— Start of Available data —

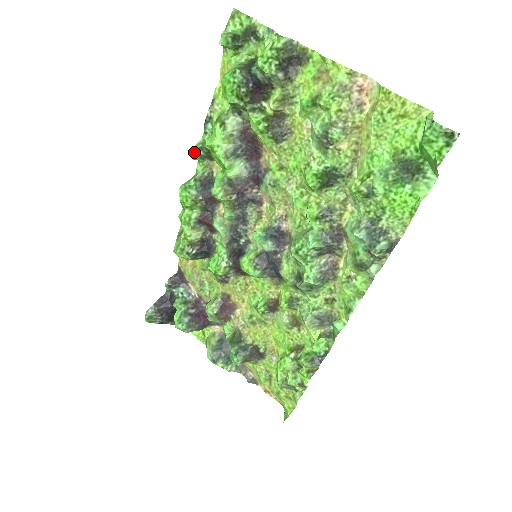
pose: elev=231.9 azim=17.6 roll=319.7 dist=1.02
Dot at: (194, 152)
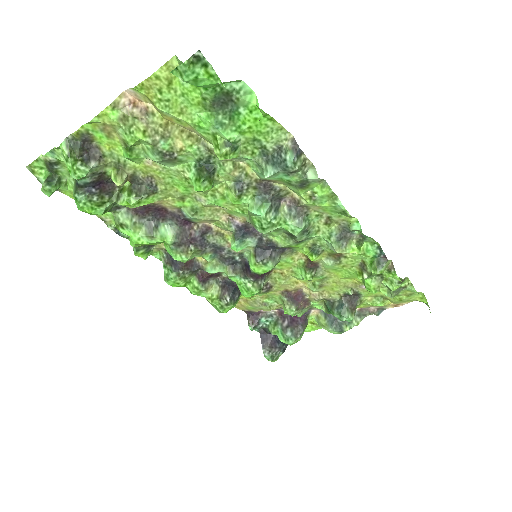
Dot at: occluded
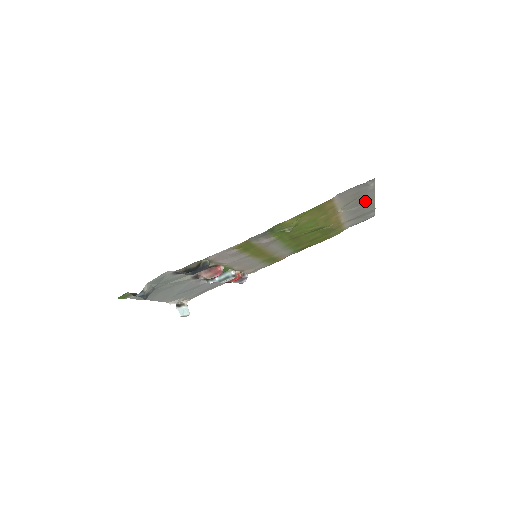
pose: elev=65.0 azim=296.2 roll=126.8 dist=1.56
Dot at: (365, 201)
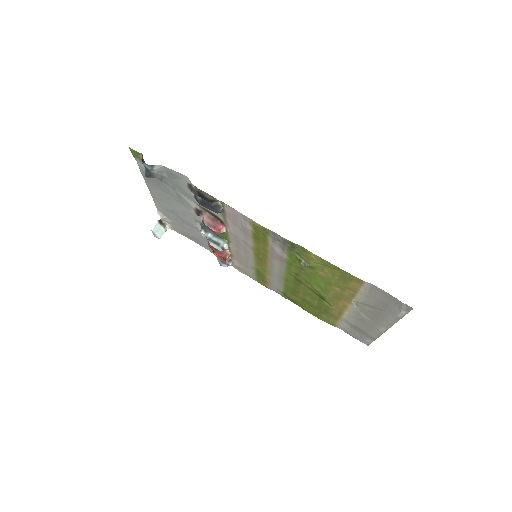
Dot at: (379, 321)
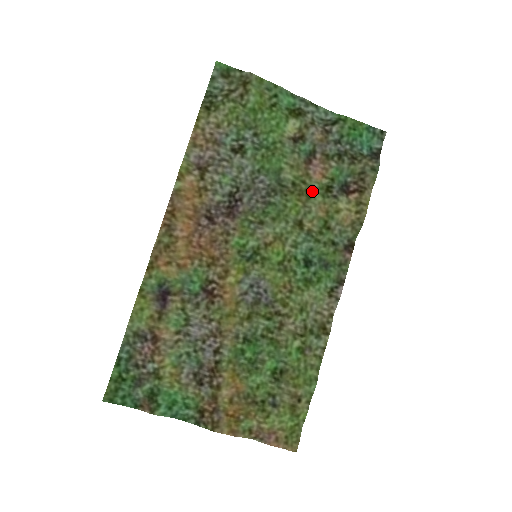
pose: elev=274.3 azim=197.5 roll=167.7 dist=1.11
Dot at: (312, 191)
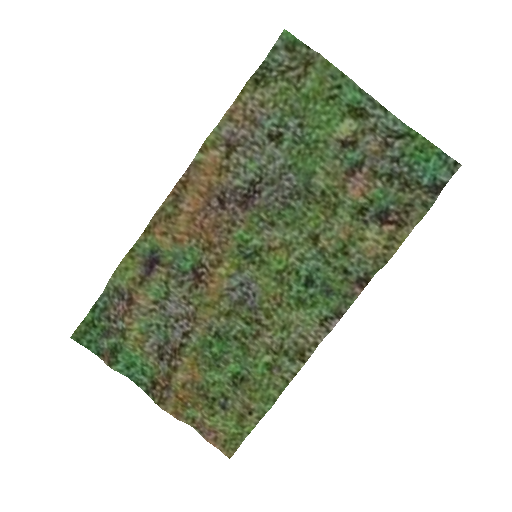
Dot at: (341, 208)
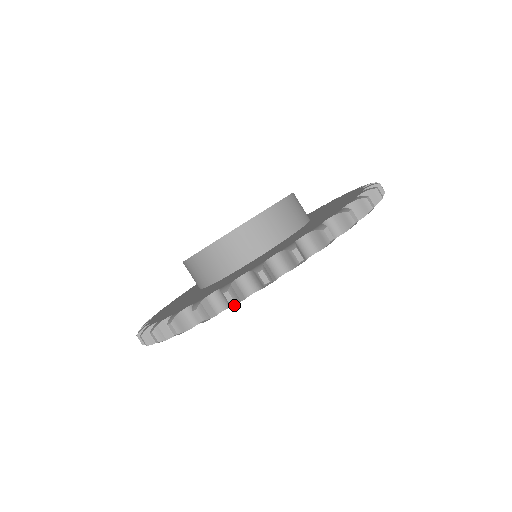
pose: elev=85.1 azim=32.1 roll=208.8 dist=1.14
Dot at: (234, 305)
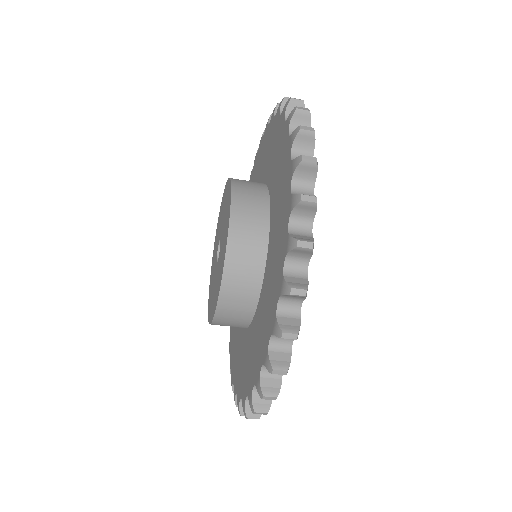
Dot at: occluded
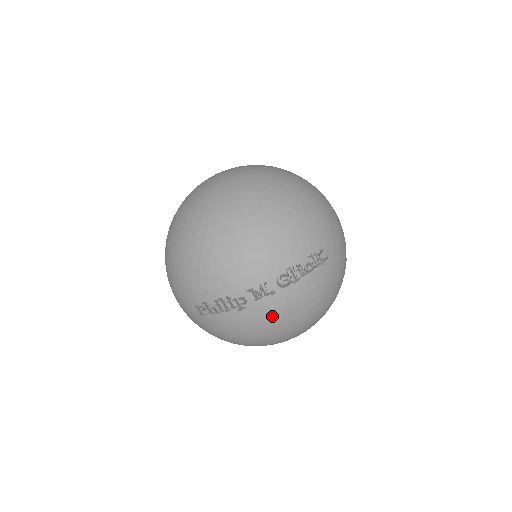
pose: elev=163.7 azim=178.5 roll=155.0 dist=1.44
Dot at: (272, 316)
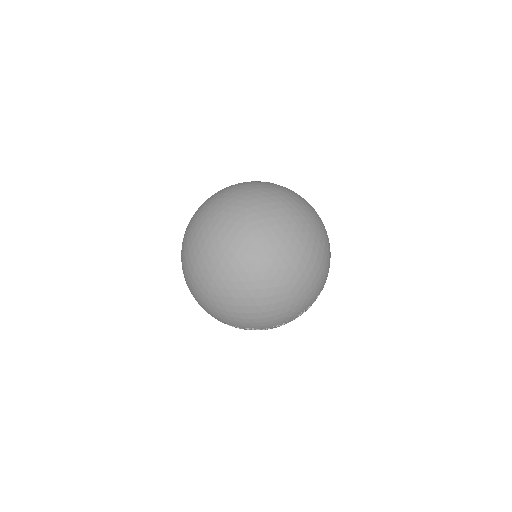
Dot at: occluded
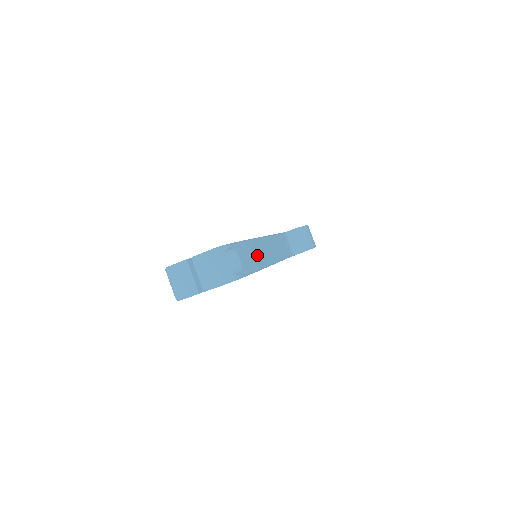
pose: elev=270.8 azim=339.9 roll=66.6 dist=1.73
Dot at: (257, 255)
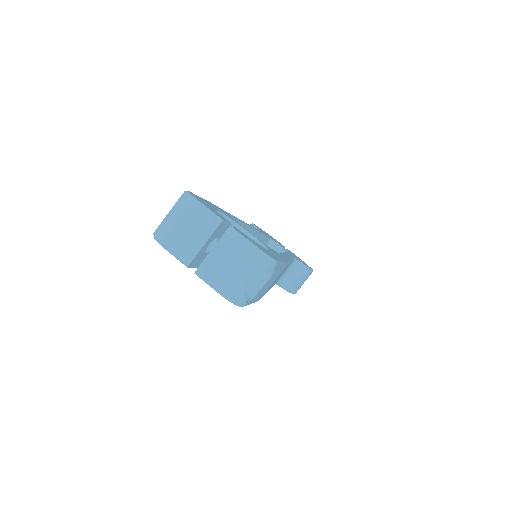
Dot at: occluded
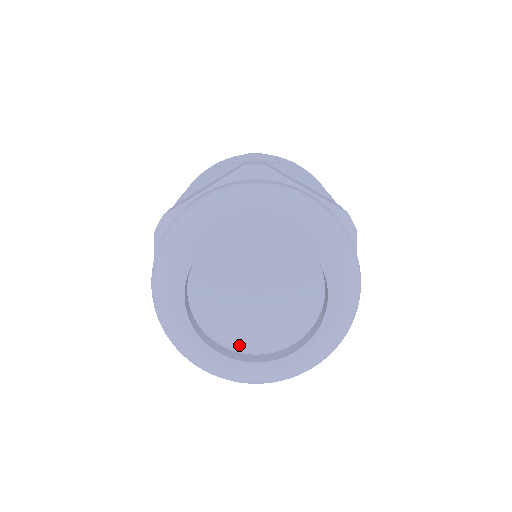
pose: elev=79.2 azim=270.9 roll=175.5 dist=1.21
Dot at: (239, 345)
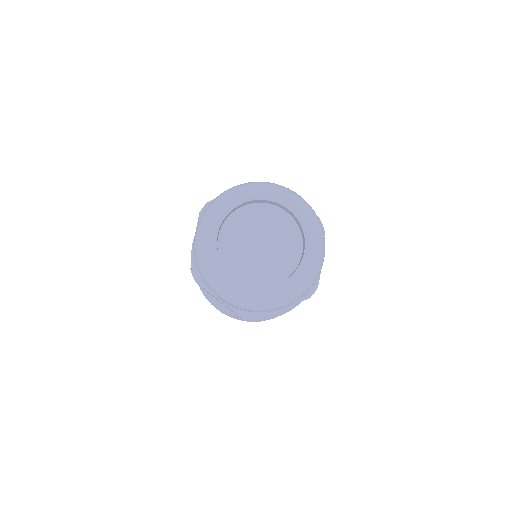
Dot at: occluded
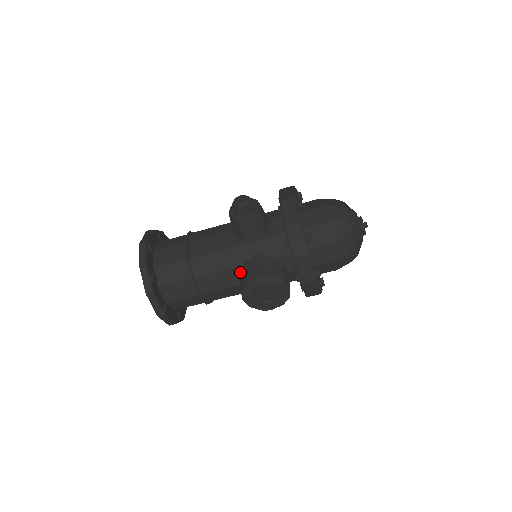
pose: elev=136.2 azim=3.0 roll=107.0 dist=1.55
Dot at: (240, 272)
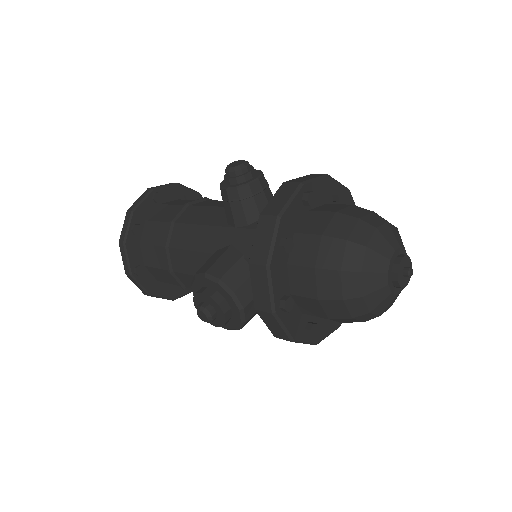
Dot at: occluded
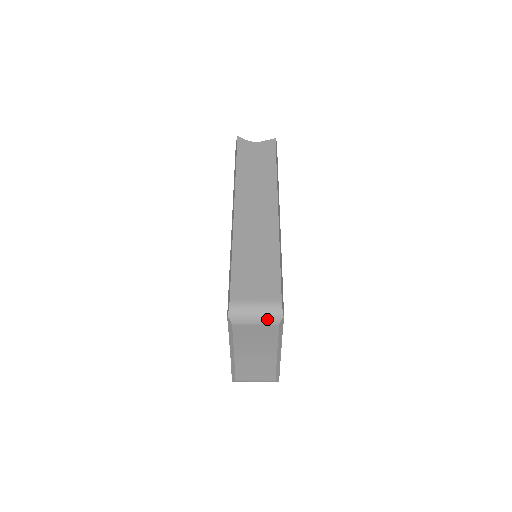
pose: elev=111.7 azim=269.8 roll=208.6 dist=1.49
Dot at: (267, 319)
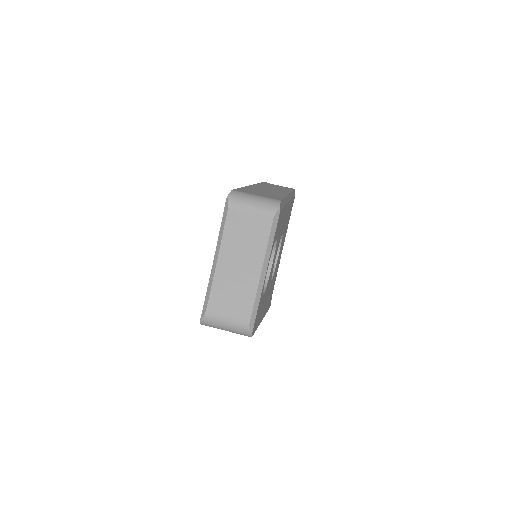
Dot at: (264, 208)
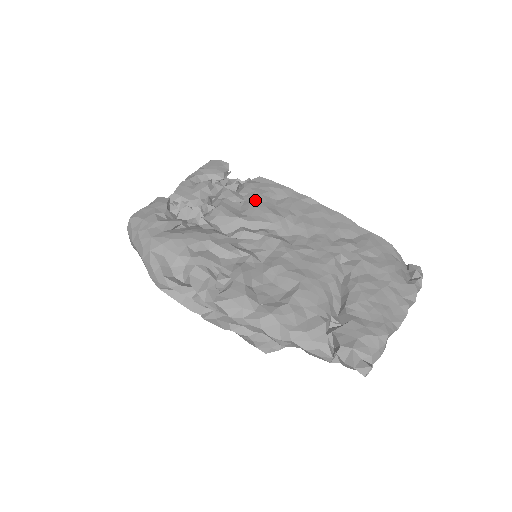
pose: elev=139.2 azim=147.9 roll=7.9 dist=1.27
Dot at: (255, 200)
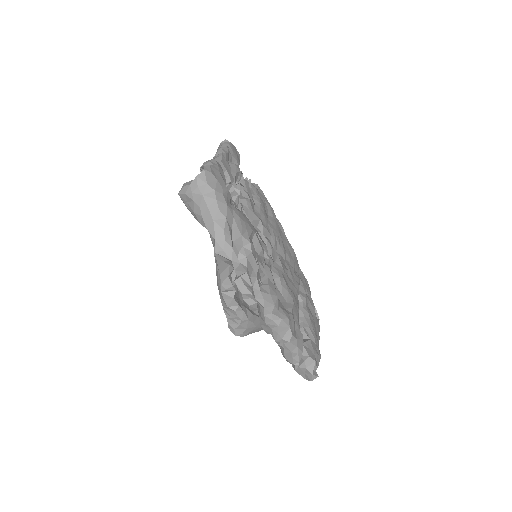
Dot at: (262, 208)
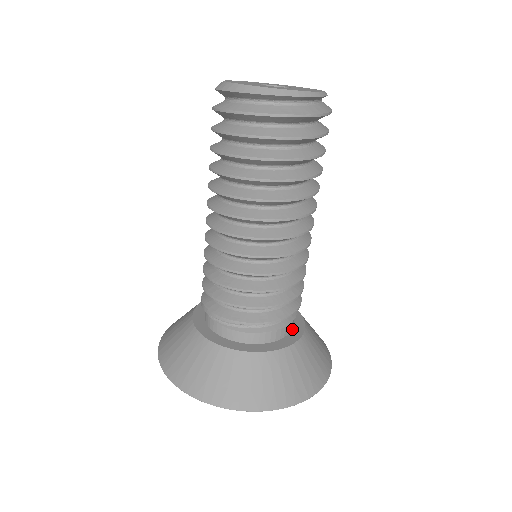
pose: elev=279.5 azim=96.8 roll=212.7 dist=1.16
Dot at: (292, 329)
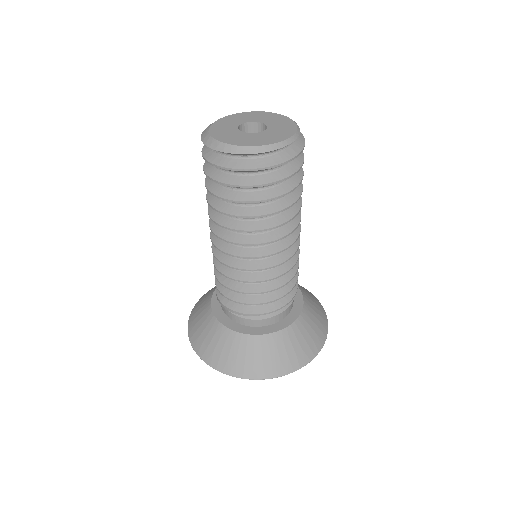
Dot at: (293, 304)
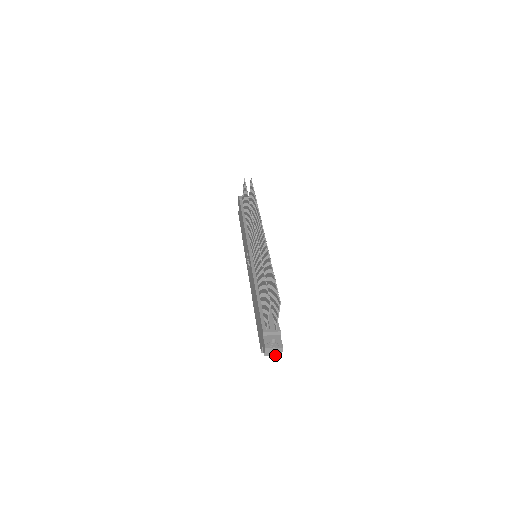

— End of Available data —

* **Set problem**
Please copy the records from the line that contains "pose: elev=163.7 azim=178.5" through the end of the records, replacing "roll" with "tilt" and changing nothing else. Leave the pictures out of your answer.

* **Exercise output**
pose: elev=163.7 azim=178.5 tilt=155.0 dist=1.44
Dot at: (272, 316)
Dot at: occluded
pose: elev=270.8 azim=339.9 tilt=66.6 dist=1.73
Dot at: (257, 255)
Dot at: occluded
pose: elev=79.2 azim=270.9 tilt=175.5 dist=1.21
Dot at: (239, 345)
Dot at: occluded
pose: elev=136.2 azim=3.0 tilt=107.0 dist=1.55
Dot at: (240, 272)
Dot at: occluded
pose: elev=111.7 azim=269.8 tilt=208.6 dist=1.49
Dot at: (267, 319)
Dot at: (264, 208)
pose: elev=139.2 azim=147.9 tilt=7.9 dist=1.27
Dot at: (255, 200)
Dot at: (262, 208)
pose: elev=279.5 azim=96.8 tilt=212.7 dist=1.16
Dot at: (292, 329)
Dot at: (293, 304)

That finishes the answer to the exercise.